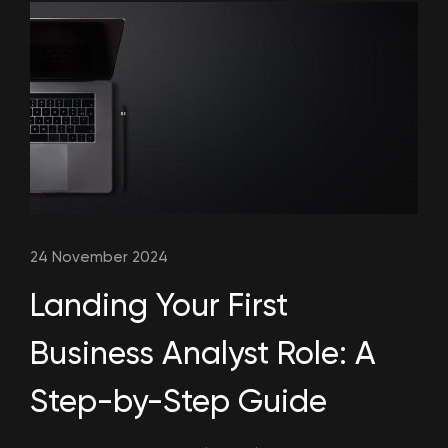
24 November 2024
Landing Your First
Business Analyst Role: A
Step-by-Step Guide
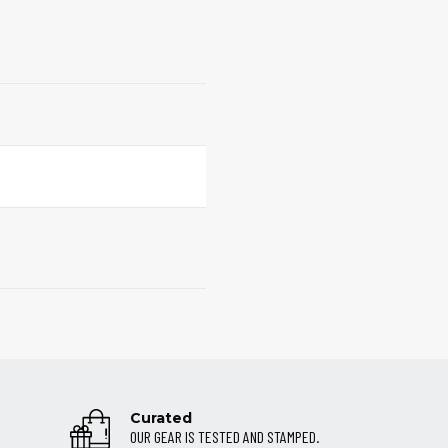
Curated
OUR GEAR IS TESTED AND STAMPED.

§ **Required work**
The answer is the run of lines from the one with "Landing Your First" through the final line of the data, copied exactly, and nothing else; no pictures.

§ **Solution**
Landing Your First
Business Analyst Role: A
Step-by-Step Guide
Curated
OUR GEAR IS TESTED AND STAMPED.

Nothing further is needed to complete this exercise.